→ TASK REQUIREMENTS
1. List the languages in which writers received awards, according to the column on the 61st Palanca Awards.
2. Answer these questions using the column on the 61st Palanca Awards, putting each answer on its own line with the matching letter:
(a) At which hotel was the awards night held?
(b) What award did F. Sionil Jose receive?
(c) Who spoke of the six-decade history of the awards?

POP GOES THE WORLD  By Jenny Ortuoste for Manila Standard-Today,  8 September 2011, Thursday

The 61st Palanca Awards

For a Filipino writer, winning a Carlos Palanca Memorial Award for Literature is one of the most gratifying accomplishments one can achieve.

The awards night was held, as always, on September 1, at the Manila Peninsula Hotel. The guest of honor was F. Sionil Jose, a five-time Palanca awardee, who received the 2011 Dangal ng Lahi Award. Fifty-eight other writers were given awards from first to third place, in several different categories in Filipino, Cebuano, Iluko, Hiligaynon, and English.

Also present among the writeratti was Palanca Foundation director-general Sylvia Palanca-Quirino, who spoke of the six-decade long history of the awards. Their family’s dedication in sustaining this program is to be lauded; save for them, there would be no recognition for Filipino literary writers.

Winning a Palanca is something to strive for, a goal, and gives direction to one’s efforts. We hope the Palanca Foundation continues their support of Philippine belles lettres.

Collected data
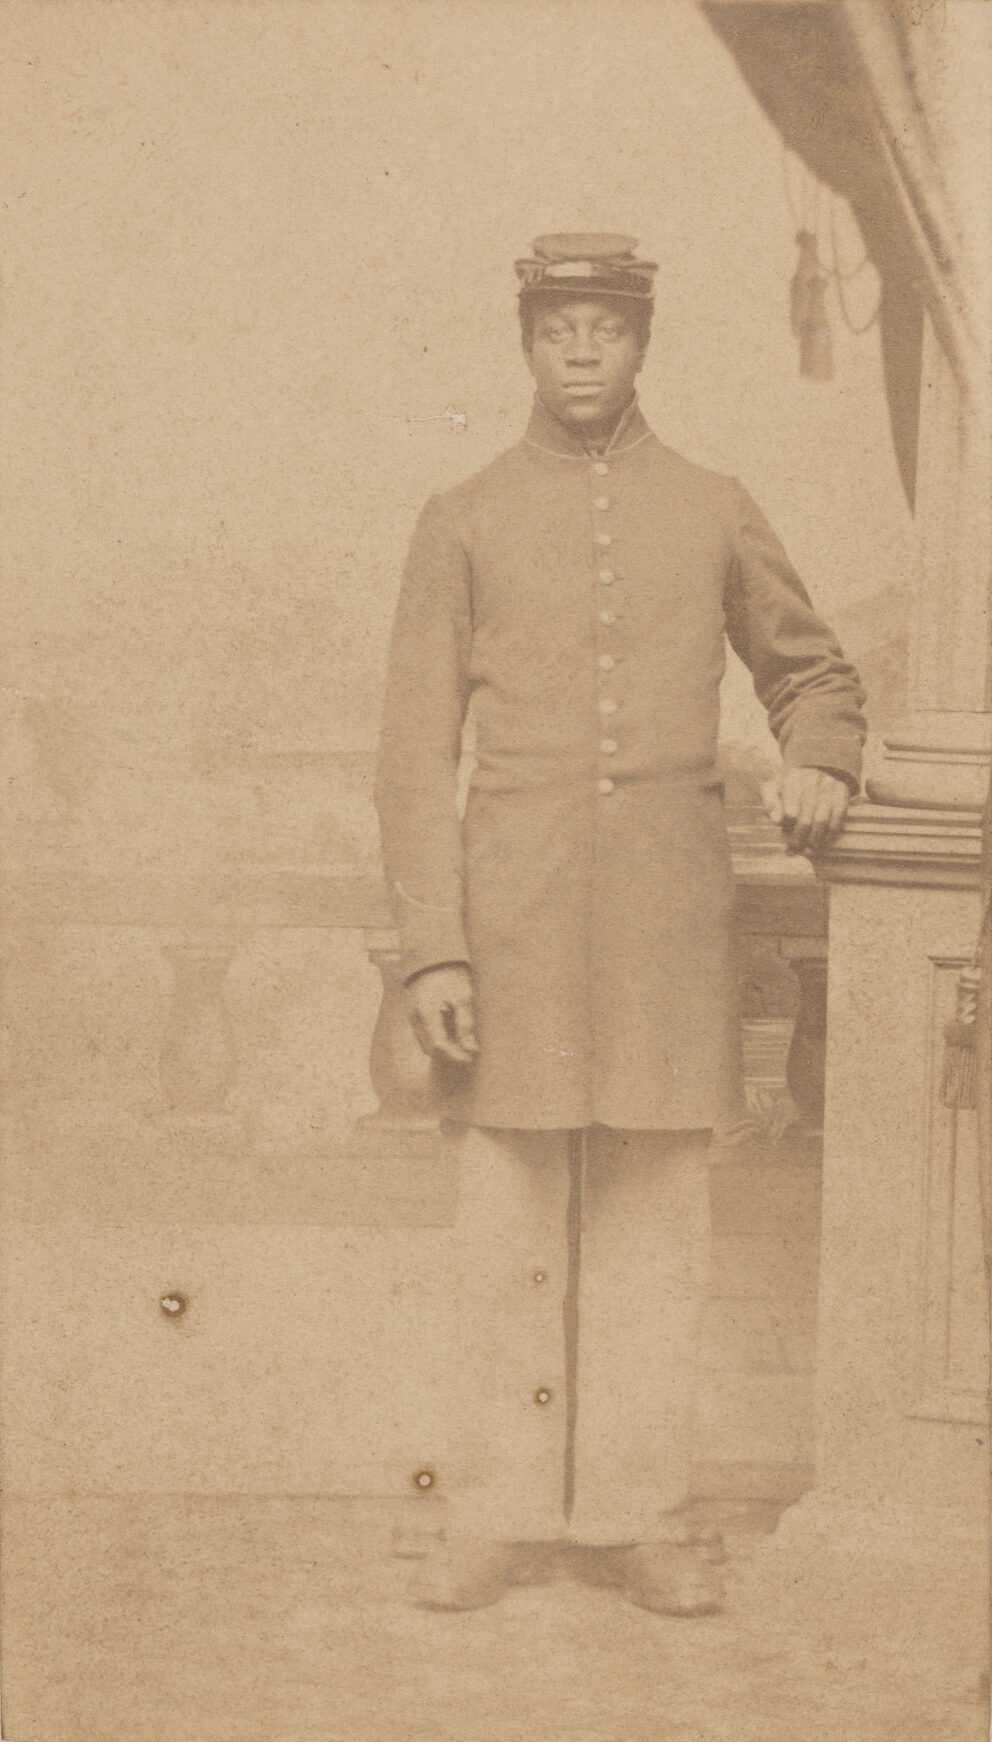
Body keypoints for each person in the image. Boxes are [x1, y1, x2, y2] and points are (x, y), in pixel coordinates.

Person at [374, 234, 866, 1616]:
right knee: (507, 1230)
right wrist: (437, 946)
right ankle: (497, 1509)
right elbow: (413, 758)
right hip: (510, 928)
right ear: (524, 341)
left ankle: (644, 1513)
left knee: (657, 1231)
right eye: (558, 327)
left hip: (665, 923)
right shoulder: (460, 517)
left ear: (644, 341)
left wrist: (820, 749)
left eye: (606, 326)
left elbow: (813, 668)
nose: (582, 350)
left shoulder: (712, 506)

→ RESPONSES BY ITEM NUMBER
1. Filipino, Cebuano, Iluko, Hiligaynon, English

2.
(a) The Manila Peninsula Hotel
(b) The 2011 Dangal ng Lahi Award
(c) Sylvia Palanca-Quirino, director-general of the Palanca Foundation